> **Goal of the exercise**: From the data entries below, quote the lines from the one containing "Помпа VW Golf, Bora, Polo;" through the one containing "до Луцької міської клінічної", leaving the pictures out.

---------- Information given ----------

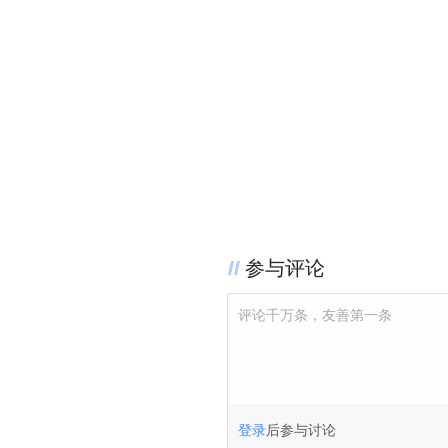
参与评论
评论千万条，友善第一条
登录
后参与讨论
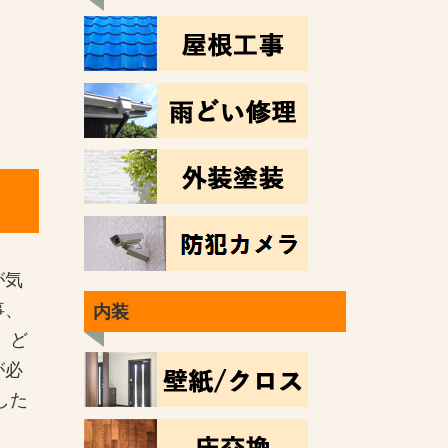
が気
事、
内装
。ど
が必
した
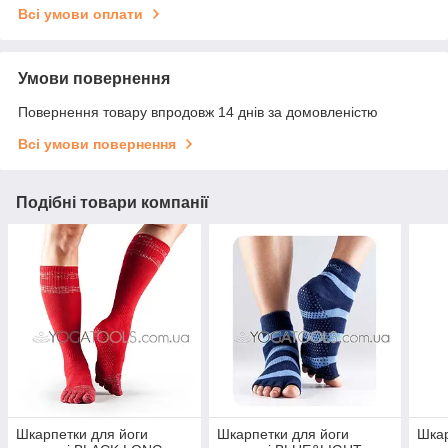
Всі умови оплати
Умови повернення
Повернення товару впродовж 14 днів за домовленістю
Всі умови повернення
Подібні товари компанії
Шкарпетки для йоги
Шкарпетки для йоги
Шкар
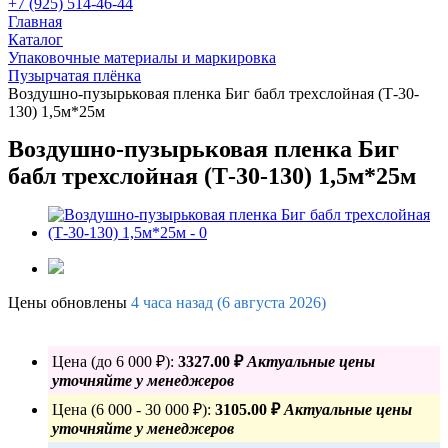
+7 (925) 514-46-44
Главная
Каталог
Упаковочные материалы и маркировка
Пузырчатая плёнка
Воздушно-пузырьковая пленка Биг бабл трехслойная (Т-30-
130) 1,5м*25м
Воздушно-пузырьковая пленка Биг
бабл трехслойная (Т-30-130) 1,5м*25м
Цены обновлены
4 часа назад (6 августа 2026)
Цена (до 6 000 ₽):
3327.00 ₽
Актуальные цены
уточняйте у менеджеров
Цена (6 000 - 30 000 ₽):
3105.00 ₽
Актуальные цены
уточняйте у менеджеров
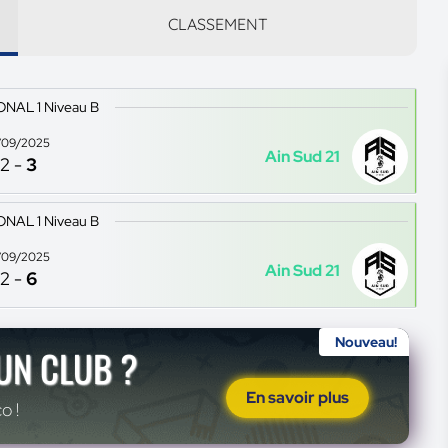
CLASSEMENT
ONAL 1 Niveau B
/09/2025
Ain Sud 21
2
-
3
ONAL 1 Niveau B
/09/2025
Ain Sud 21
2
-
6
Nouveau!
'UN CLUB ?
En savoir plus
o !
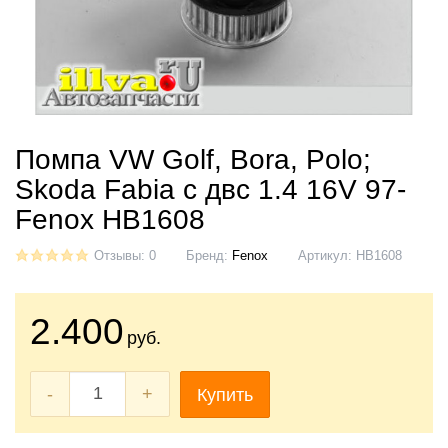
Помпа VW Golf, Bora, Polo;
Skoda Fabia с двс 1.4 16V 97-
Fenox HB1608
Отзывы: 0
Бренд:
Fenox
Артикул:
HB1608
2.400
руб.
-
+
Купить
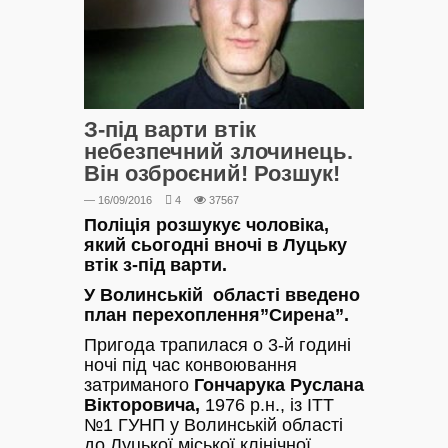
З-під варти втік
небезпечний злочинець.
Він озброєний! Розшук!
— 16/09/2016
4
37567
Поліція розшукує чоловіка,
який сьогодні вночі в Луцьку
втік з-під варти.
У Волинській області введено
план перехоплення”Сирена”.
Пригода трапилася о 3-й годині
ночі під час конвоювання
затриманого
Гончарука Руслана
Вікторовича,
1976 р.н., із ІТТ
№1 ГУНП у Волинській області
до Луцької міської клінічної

----------
---------- Information given ----------

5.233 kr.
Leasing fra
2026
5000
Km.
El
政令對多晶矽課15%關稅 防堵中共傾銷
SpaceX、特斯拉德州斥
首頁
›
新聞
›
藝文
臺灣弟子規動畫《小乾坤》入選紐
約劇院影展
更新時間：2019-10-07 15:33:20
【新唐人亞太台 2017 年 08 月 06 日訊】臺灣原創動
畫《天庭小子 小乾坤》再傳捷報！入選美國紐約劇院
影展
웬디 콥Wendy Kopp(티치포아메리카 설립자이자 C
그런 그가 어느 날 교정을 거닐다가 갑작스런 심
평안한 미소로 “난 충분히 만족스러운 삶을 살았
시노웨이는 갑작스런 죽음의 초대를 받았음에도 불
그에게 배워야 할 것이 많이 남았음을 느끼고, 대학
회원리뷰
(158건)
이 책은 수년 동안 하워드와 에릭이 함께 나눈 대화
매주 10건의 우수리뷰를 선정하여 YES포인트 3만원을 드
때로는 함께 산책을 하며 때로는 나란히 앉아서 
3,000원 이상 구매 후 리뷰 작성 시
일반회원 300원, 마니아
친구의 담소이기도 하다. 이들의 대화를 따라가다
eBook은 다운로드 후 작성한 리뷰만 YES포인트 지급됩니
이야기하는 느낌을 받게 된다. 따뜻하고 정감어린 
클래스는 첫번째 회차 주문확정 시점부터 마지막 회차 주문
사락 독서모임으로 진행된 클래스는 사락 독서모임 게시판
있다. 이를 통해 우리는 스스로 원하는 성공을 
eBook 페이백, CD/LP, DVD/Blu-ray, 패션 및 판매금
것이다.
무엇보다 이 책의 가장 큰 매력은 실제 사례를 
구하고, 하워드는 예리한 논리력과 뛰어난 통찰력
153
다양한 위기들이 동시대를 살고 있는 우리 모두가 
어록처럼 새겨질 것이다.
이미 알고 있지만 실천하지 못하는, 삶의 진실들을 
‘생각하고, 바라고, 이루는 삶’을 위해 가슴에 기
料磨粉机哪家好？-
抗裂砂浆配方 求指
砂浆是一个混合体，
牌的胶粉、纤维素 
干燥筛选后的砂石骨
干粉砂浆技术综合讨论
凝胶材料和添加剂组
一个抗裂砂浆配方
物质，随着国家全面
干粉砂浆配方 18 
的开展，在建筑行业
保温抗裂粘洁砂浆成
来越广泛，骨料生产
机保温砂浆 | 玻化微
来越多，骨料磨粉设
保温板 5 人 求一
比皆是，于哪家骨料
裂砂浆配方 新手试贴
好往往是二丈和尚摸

----------
---------- Information given ----------

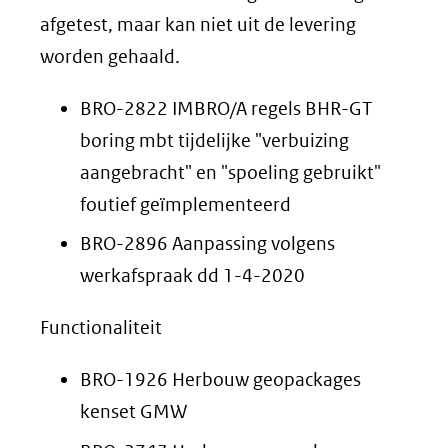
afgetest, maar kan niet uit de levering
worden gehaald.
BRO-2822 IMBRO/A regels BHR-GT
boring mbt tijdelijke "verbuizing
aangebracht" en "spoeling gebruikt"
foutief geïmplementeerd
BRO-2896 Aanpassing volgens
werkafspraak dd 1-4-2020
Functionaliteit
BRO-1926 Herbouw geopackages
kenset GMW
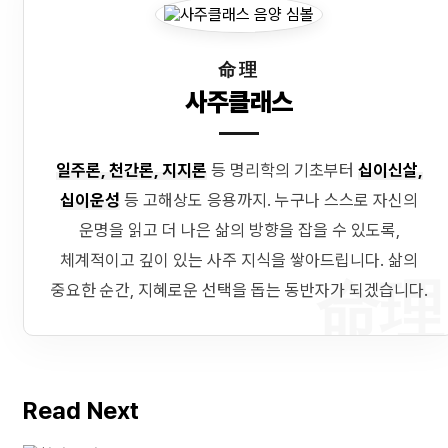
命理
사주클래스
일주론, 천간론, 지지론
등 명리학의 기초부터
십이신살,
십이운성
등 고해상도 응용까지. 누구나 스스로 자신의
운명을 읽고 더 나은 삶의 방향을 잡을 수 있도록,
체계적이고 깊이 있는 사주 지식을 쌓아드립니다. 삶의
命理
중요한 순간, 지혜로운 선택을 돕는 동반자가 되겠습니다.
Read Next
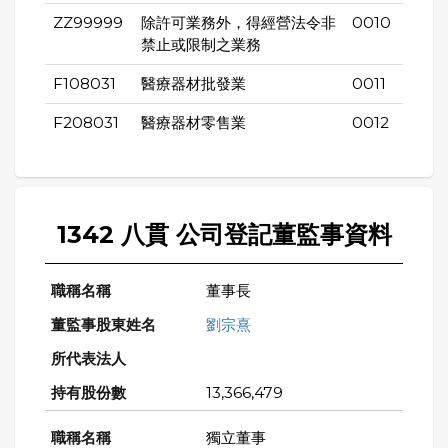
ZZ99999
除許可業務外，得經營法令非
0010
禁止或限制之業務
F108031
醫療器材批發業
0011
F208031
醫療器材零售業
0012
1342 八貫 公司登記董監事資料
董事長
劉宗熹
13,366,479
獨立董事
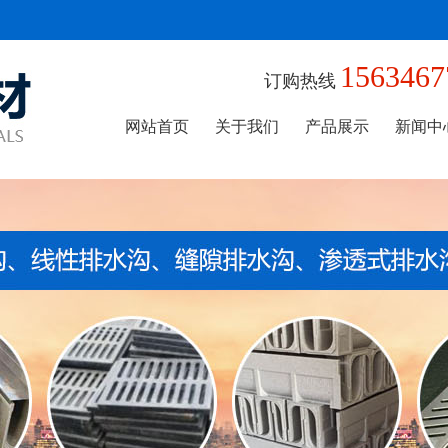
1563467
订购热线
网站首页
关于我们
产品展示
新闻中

----------

> **Answer to this exercise**:
Помпа VW Golf, Bora, Polo;
Skoda Fabia с двс 1.4 16V 97-
Fenox HB1608
Отзывы: 0
Бренд:
Fenox
Артикул:
HB1608
2.400
руб.
-
+
Купить
З-під варти втік
небезпечний злочинець.
Він озброєний! Розшук!
— 16/09/2016
4
37567
Поліція розшукує чоловіка,
який сьогодні вночі в Луцьку
втік з-під варти.
У Волинській області введено
план перехоплення”Сирена”.
Пригода трапилася о 3-й годині
ночі під час конвоювання
затриманого
Гончарука Руслана
Вікторовича,
1976 р.н., із ІТТ
№1 ГУНП у Волинській області
до Луцької міської клінічної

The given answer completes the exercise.